## Task prompt
Show every line of the listing below that contains the string "kern", copying each such line in full.

## Task input
#####
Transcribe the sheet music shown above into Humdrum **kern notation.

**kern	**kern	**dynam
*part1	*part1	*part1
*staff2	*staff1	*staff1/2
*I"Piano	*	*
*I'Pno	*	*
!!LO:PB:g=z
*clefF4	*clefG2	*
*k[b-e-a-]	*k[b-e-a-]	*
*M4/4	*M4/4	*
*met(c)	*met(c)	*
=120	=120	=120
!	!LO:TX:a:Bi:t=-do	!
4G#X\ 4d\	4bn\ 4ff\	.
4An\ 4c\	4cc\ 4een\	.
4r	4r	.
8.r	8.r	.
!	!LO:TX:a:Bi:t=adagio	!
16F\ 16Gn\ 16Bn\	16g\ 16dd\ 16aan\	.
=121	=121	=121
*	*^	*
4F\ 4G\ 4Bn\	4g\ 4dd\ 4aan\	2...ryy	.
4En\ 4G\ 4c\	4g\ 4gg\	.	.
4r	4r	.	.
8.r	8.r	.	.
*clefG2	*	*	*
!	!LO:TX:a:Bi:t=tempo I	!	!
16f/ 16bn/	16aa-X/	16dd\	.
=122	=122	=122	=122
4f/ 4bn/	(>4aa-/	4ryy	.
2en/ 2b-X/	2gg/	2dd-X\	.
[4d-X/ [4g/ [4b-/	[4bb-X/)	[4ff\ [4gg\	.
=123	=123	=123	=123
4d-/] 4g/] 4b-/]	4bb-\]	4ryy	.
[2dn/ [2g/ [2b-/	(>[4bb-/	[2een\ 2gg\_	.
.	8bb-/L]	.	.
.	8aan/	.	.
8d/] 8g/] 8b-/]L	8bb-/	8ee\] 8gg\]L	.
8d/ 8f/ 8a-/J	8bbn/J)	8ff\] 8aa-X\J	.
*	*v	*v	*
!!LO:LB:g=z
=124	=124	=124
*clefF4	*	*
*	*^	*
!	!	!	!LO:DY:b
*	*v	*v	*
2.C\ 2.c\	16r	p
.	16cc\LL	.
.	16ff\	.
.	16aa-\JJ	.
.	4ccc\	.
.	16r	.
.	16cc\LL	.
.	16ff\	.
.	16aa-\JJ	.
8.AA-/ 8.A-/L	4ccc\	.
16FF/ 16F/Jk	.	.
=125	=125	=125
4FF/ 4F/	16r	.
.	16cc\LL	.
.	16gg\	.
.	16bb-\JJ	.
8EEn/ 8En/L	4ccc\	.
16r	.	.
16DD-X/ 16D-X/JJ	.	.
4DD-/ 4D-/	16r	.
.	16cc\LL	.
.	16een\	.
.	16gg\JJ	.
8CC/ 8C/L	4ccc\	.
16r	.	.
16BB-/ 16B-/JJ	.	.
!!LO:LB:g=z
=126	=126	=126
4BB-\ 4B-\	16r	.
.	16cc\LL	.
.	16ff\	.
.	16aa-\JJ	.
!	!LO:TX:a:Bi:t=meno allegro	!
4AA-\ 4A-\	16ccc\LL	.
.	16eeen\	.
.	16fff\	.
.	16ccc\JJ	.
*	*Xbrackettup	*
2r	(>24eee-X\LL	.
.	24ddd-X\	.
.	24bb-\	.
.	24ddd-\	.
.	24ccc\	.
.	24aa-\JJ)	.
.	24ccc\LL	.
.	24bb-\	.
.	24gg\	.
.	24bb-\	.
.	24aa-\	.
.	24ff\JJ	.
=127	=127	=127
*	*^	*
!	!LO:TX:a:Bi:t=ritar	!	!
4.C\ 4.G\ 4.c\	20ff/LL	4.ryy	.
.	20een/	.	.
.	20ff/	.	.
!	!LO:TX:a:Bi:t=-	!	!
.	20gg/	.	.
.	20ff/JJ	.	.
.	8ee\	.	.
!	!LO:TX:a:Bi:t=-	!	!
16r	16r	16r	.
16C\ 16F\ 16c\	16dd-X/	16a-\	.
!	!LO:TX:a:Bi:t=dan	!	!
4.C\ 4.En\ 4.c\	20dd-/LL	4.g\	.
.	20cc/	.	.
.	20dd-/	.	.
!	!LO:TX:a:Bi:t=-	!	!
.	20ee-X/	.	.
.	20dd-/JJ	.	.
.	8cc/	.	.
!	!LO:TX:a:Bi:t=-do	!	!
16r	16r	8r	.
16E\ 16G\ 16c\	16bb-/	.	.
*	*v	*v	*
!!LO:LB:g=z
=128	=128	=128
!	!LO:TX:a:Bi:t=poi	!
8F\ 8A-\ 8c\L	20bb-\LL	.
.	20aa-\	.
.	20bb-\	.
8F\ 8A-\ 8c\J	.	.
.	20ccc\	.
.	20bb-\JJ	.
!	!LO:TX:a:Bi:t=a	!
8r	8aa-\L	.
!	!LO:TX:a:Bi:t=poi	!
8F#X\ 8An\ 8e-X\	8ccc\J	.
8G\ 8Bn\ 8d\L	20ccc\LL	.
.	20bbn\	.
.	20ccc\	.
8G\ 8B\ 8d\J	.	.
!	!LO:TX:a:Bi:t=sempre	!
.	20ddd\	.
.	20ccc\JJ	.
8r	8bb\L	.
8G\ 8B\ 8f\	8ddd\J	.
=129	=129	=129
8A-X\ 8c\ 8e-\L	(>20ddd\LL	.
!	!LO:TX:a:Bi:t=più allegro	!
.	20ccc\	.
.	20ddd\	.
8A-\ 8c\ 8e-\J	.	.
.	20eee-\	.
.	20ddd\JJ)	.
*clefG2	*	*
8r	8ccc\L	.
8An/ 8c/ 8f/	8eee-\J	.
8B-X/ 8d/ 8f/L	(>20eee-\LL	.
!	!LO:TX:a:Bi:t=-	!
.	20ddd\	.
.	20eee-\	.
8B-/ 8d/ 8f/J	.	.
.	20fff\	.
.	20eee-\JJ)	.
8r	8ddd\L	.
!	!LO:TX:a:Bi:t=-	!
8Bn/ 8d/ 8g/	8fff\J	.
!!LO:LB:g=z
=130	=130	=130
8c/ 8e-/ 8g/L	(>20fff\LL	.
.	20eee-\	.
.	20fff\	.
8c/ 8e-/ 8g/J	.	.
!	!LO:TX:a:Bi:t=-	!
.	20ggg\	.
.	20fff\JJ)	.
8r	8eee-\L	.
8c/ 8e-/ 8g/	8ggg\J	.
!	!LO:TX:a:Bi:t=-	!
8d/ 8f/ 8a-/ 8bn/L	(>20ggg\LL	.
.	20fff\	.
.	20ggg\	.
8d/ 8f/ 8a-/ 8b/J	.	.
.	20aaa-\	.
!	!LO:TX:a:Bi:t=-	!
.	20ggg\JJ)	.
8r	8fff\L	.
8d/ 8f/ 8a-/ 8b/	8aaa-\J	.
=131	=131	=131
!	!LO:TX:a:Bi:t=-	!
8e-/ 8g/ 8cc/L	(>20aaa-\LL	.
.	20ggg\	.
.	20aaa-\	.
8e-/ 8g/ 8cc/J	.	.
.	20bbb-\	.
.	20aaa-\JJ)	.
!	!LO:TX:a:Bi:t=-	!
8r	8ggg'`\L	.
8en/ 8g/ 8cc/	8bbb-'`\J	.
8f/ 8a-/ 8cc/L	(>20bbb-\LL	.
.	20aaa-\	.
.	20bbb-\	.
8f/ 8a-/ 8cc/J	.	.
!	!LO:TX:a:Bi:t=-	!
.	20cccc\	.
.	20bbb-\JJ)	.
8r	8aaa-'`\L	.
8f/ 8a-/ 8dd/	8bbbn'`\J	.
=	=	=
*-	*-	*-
#####
## Finished answer
Transcribe the sheet music shown above into Humdrum **kern notation.
**kern	**kern	**dynam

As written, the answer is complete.